• [AIM OF THE EXERCISE]
Nothing below is to be printed except the lines between the line holding "X14370062Y-9702198D01*" and the line holding "X14255777Y-9816484D01*", inclusive, each exactly as it appears.

# # # # #

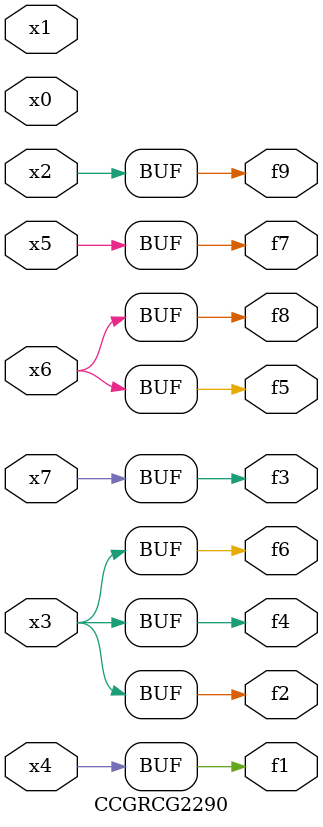
<source format=v>
module CCGRCG2290(
	input x0, x1, x2, x3, x4, x5, x6, x7,
	output f1, f2, f3, f4, f5, f6, f7, f8, f9
);
	assign f1 = x4;
	assign f2 = x3;
	assign f3 = x7;
	assign f4 = x3;
	assign f5 = x6;
	assign f6 = x3;
	assign f7 = x5;
	assign f8 = x6;
	assign f9 = x2;
endmodule

</source>
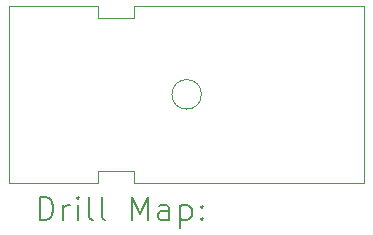
<source format=gbr>
%TF.GenerationSoftware,KiCad,Pcbnew,7.0.5*%
%TF.CreationDate,2024-02-16T16:10:43-06:00*%
%TF.ProjectId,GATE,47415445-2e6b-4696-9361-645f70636258,rev?*%
%TF.SameCoordinates,Original*%
%TF.FileFunction,Drillmap*%
%TF.FilePolarity,Positive*%
%FSLAX45Y45*%
G04 Gerber Fmt 4.5, Leading zero omitted, Abs format (unit mm)*
G04 Created by KiCad (PCBNEW 7.0.5) date 2024-02-16 16:10:43*
%MOMM*%
%LPD*%
G01*
G04 APERTURE LIST*
%ADD10C,0.100000*%
%ADD11C,0.200000*%
G04 APERTURE END LIST*
D10*
X14750000Y-8100000D02*
X15050000Y-8100000D01*
X15050000Y-8000000D01*
X17000000Y-8000000D01*
X17000000Y-9500000D01*
X15050000Y-9500000D01*
X15050000Y-9400000D01*
X14750000Y-9400000D01*
X14750000Y-9500000D01*
X14000000Y-9500000D01*
X14000000Y-8000000D01*
X14750000Y-8000000D01*
X14750000Y-8100000D01*
X15625000Y-8750000D02*
G75*
G03*
X15625000Y-8750000I-125000J0D01*
G01*
D11*
X14255777Y-9816484D02*
X14255777Y-9616484D01*
X14255777Y-9616484D02*
X14303396Y-9616484D01*
X14303396Y-9616484D02*
X14331967Y-9626008D01*
X14331967Y-9626008D02*
X14351015Y-9645055D01*
X14351015Y-9645055D02*
X14360539Y-9664103D01*
X14360539Y-9664103D02*
X14370062Y-9702198D01*
X14370062Y-9702198D02*
X14370062Y-9730770D01*
X14370062Y-9730770D02*
X14360539Y-9768865D01*
X14360539Y-9768865D02*
X14351015Y-9787912D01*
X14351015Y-9787912D02*
X14331967Y-9806960D01*
X14331967Y-9806960D02*
X14303396Y-9816484D01*
X14303396Y-9816484D02*
X14255777Y-9816484D01*
X14455777Y-9816484D02*
X14455777Y-9683150D01*
X14455777Y-9721246D02*
X14465301Y-9702198D01*
X14465301Y-9702198D02*
X14474824Y-9692674D01*
X14474824Y-9692674D02*
X14493872Y-9683150D01*
X14493872Y-9683150D02*
X14512920Y-9683150D01*
X14579586Y-9816484D02*
X14579586Y-9683150D01*
X14579586Y-9616484D02*
X14570062Y-9626008D01*
X14570062Y-9626008D02*
X14579586Y-9635531D01*
X14579586Y-9635531D02*
X14589110Y-9626008D01*
X14589110Y-9626008D02*
X14579586Y-9616484D01*
X14579586Y-9616484D02*
X14579586Y-9635531D01*
X14703396Y-9816484D02*
X14684348Y-9806960D01*
X14684348Y-9806960D02*
X14674824Y-9787912D01*
X14674824Y-9787912D02*
X14674824Y-9616484D01*
X14808158Y-9816484D02*
X14789110Y-9806960D01*
X14789110Y-9806960D02*
X14779586Y-9787912D01*
X14779586Y-9787912D02*
X14779586Y-9616484D01*
X15036729Y-9816484D02*
X15036729Y-9616484D01*
X15036729Y-9616484D02*
X15103396Y-9759341D01*
X15103396Y-9759341D02*
X15170062Y-9616484D01*
X15170062Y-9616484D02*
X15170062Y-9816484D01*
X15351015Y-9816484D02*
X15351015Y-9711722D01*
X15351015Y-9711722D02*
X15341491Y-9692674D01*
X15341491Y-9692674D02*
X15322443Y-9683150D01*
X15322443Y-9683150D02*
X15284348Y-9683150D01*
X15284348Y-9683150D02*
X15265301Y-9692674D01*
X15351015Y-9806960D02*
X15331967Y-9816484D01*
X15331967Y-9816484D02*
X15284348Y-9816484D01*
X15284348Y-9816484D02*
X15265301Y-9806960D01*
X15265301Y-9806960D02*
X15255777Y-9787912D01*
X15255777Y-9787912D02*
X15255777Y-9768865D01*
X15255777Y-9768865D02*
X15265301Y-9749817D01*
X15265301Y-9749817D02*
X15284348Y-9740293D01*
X15284348Y-9740293D02*
X15331967Y-9740293D01*
X15331967Y-9740293D02*
X15351015Y-9730770D01*
X15446253Y-9683150D02*
X15446253Y-9883150D01*
X15446253Y-9692674D02*
X15465301Y-9683150D01*
X15465301Y-9683150D02*
X15503396Y-9683150D01*
X15503396Y-9683150D02*
X15522443Y-9692674D01*
X15522443Y-9692674D02*
X15531967Y-9702198D01*
X15531967Y-9702198D02*
X15541491Y-9721246D01*
X15541491Y-9721246D02*
X15541491Y-9778389D01*
X15541491Y-9778389D02*
X15531967Y-9797436D01*
X15531967Y-9797436D02*
X15522443Y-9806960D01*
X15522443Y-9806960D02*
X15503396Y-9816484D01*
X15503396Y-9816484D02*
X15465301Y-9816484D01*
X15465301Y-9816484D02*
X15446253Y-9806960D01*
X15627205Y-9797436D02*
X15636729Y-9806960D01*
X15636729Y-9806960D02*
X15627205Y-9816484D01*
X15627205Y-9816484D02*
X15617682Y-9806960D01*
X15617682Y-9806960D02*
X15627205Y-9797436D01*
X15627205Y-9797436D02*
X15627205Y-9816484D01*
X15627205Y-9692674D02*
X15636729Y-9702198D01*
X15636729Y-9702198D02*
X15627205Y-9711722D01*
X15627205Y-9711722D02*
X15617682Y-9702198D01*
X15617682Y-9702198D02*
X15627205Y-9692674D01*
X15627205Y-9692674D02*
X15627205Y-9711722D01*
M02*

</source>
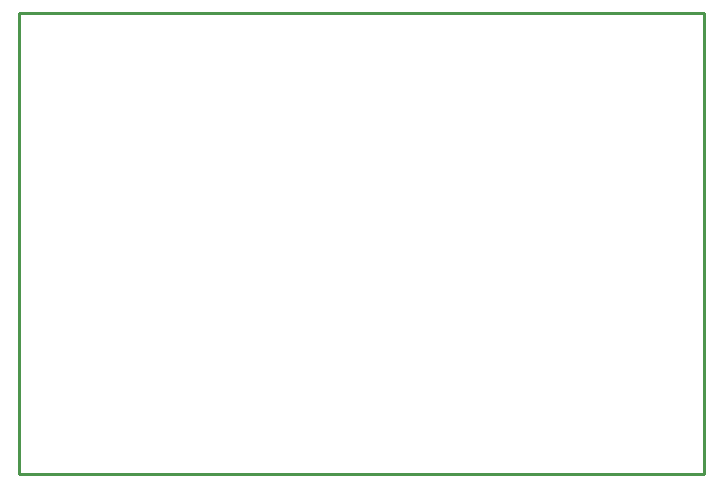
<source format=gko>
G04 Layer: BoardOutlineLayer*
G04 EasyEDA v6.5.34, 2023-09-13 00:54:02*
G04 8d9e425805504cf3a60d87cb7ac09cbe,2c7f107921f9494b8657ce3d0c88cbd9,10*
G04 Gerber Generator version 0.2*
G04 Scale: 100 percent, Rotated: No, Reflected: No *
G04 Dimensions in millimeters *
G04 leading zeros omitted , absolute positions ,4 integer and 5 decimal *
%FSLAX45Y45*%
%MOMM*%

%ADD10C,0.2540*%
D10*
X699998Y14699970D02*
G01*
X6499986Y14699970D01*
X6499986Y10799978D01*
X699998Y10799978D01*
X699998Y14699970D01*

%LPD*%
M02*

</source>
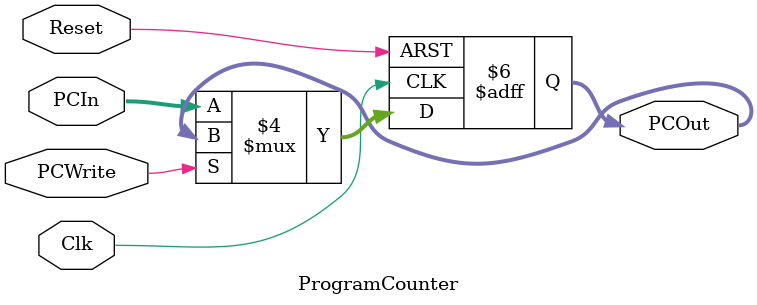
<source format=v>
`timescale 1ns / 1ps


module ProgramCounter(PCIn, PCOut,Clk,Reset,PCWrite);

    input [31:0] PCIn;
    input Clk;
    input Reset;
    input PCWrite;
   
    
    
    output reg [31:0] PCOut;
   
      
    
    
    always @(posedge Clk or posedge Reset) begin
        if ( Reset == 1) begin

                PCOut <= 0;
            end
        
            else if (PCWrite != 1)  begin
                PCOut <= PCIn;
            end
       
    end
    
endmodule


</source>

# # # # #

• [EXERCISE ANSWER]
X14370062Y-9702198D01*
X14370062Y-9702198D02*
X14370062Y-9730770D01*
X14370062Y-9730770D02*
X14360539Y-9768865D01*
X14360539Y-9768865D02*
X14351015Y-9787912D01*
X14351015Y-9787912D02*
X14331967Y-9806960D01*
X14331967Y-9806960D02*
X14303396Y-9816484D01*
X14303396Y-9816484D02*
X14255777Y-9816484D01*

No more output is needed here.